What is Scrum?

Turkish: Scrum

Scrum is an Agile framework for managing product work through short sprints, clear roles, a visible backlog, and regular feedback loops.

What is Scrum?

Scrum is a framework for product and software work where uncertainty is high and learning matters as much as delivery. Instead of trying to define every detail upfront, the team works in short cycles, ships a usable increment, and adjusts based on evidence.

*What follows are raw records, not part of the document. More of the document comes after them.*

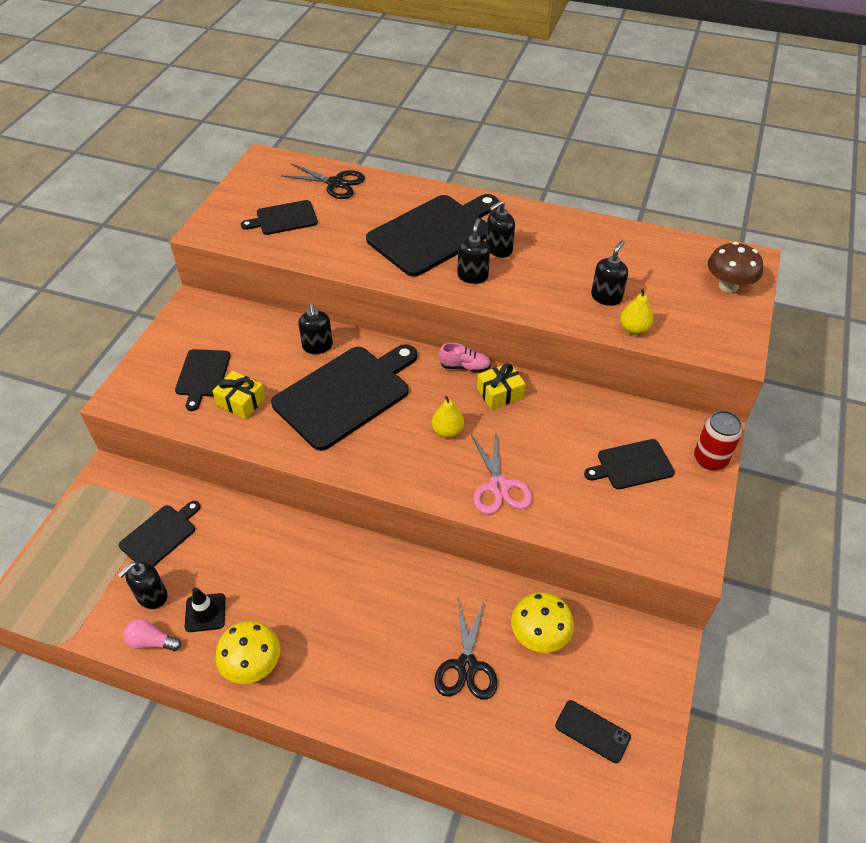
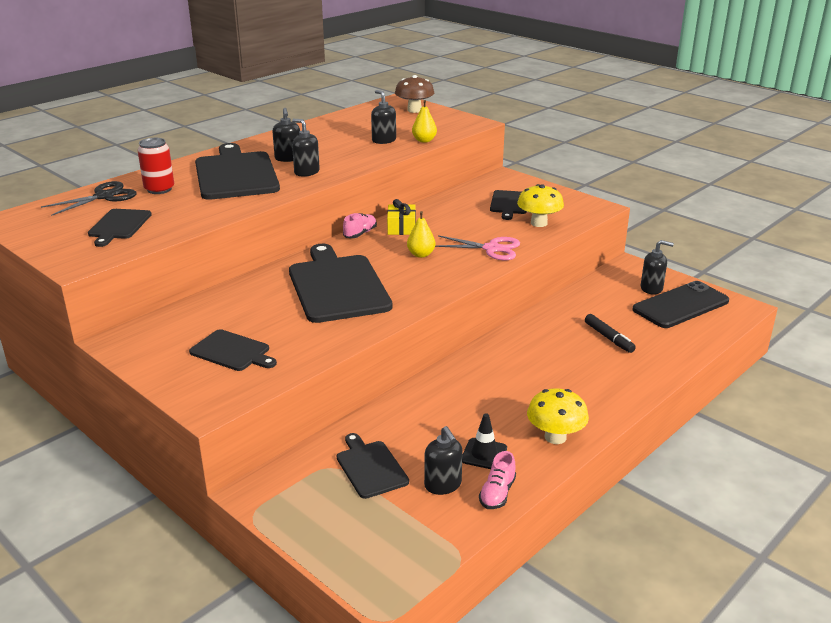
camera: 65 degrees left, 20 degrees down
(152, 642) = (497, 493): pink light bulb -> pink shoe
(241, 401) = (292, 337): yellow gift -> none
(317, 346) = (263, 287): black soap dispenser -> black soap dispenser (651, 288)
(466, 666) = (608, 338): black scissors -> black marker
(539, 635) = (598, 304): yellow mushroom -> yellow mushroom (539, 223)
(592, 731) = (680, 305): black phone -> black phone, size x1.88
(710, 459) = (524, 182): red can -> red can (159, 189)

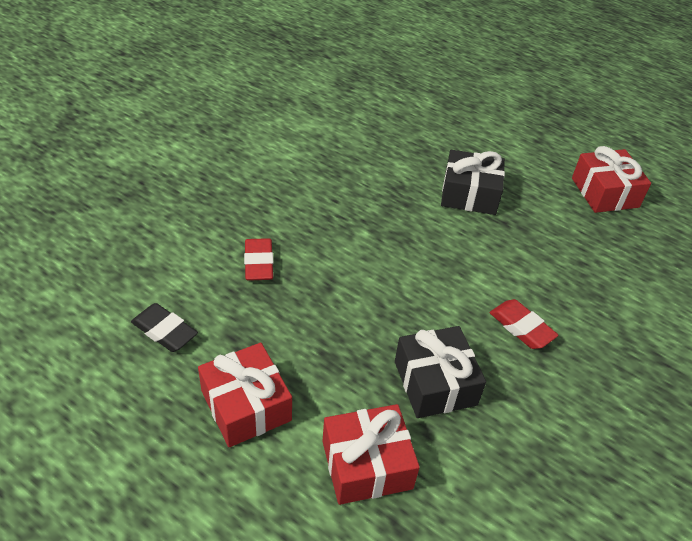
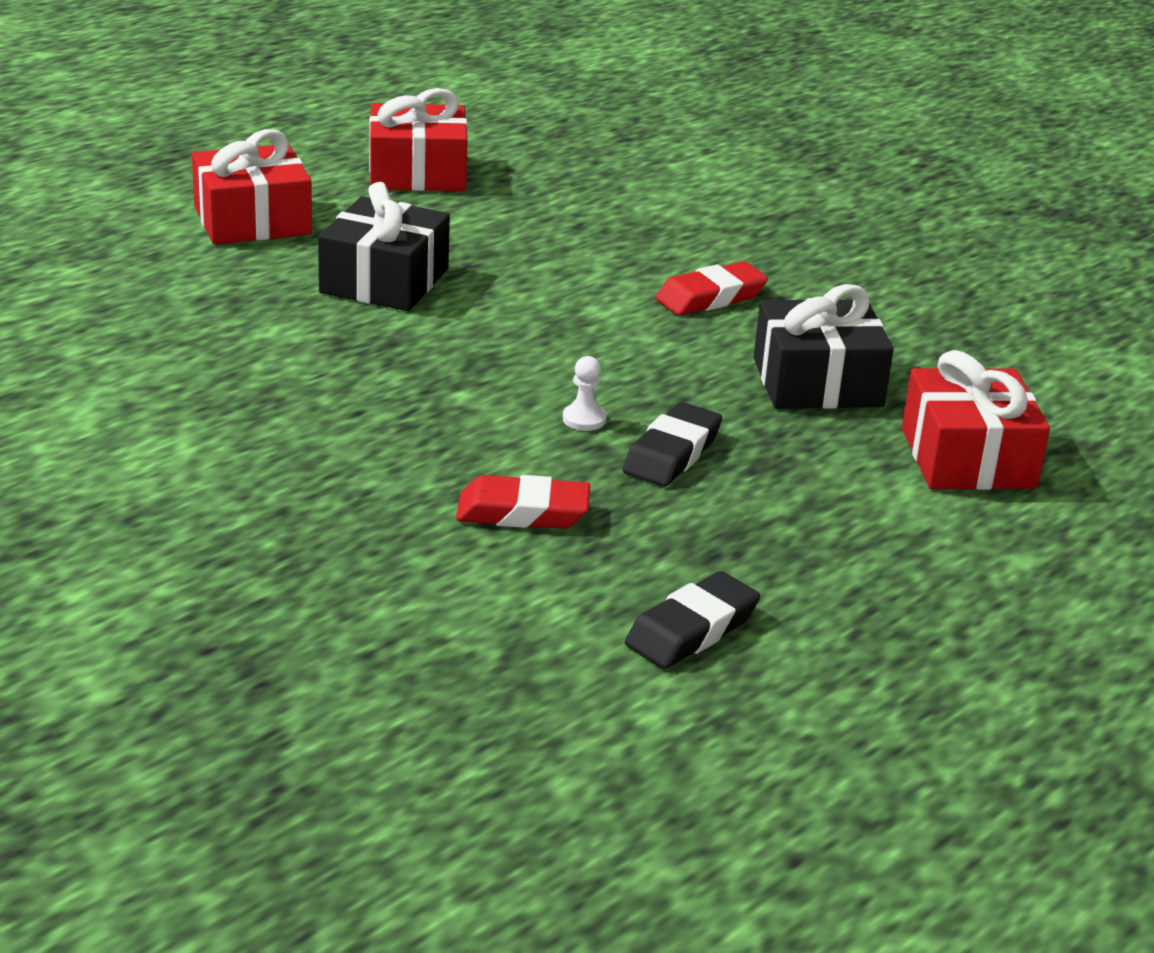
camera: 80 degrees left, 15 degrees down
(246, 405) = (865, 552): red gift -> red gift (252, 220)
(330, 317) = (672, 454): none -> black eraser
(354, 279) = (584, 419): none -> white pawn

The main source of work is the product backlog. The Product Owner orders it by value, the team selects a realistic slice during sprint planning, and the sprint ends with something that can be reviewed, tested, or released.

Roles and Ceremonies

  • Product Owner: Clarifies the product goal, priorities, and acceptance criteria.
  • Scrum Master: Helps the process work, makes blockers visible, and protects team focus.
  • Developers: Share responsibility for design, development, testing, and delivery.
  • Sprint Planning: Defines the sprint goal and the work the team will take on.
  • Daily Scrum: Keeps progress, risks, and dependencies visible.
  • Sprint Review and Retrospective: Inspect the delivered work and improve how the team works.

Business Use

Scrum is useful for SaaS products, e-commerce platforms, mobile apps, and internal software where the roadmap can change as users react. A checkout improvement, customer portal, or integration module can be delivered over several sprints while stakeholders see working software regularly.

For Scrum to work, the team needs an empowered Product Owner, realistic sprint scope, and clear acceptance criteria. Otherwise it can become traditional project tracking with different meeting names. Scrum is one practical expression of Agile, and its delivery rhythm is built around the sprint.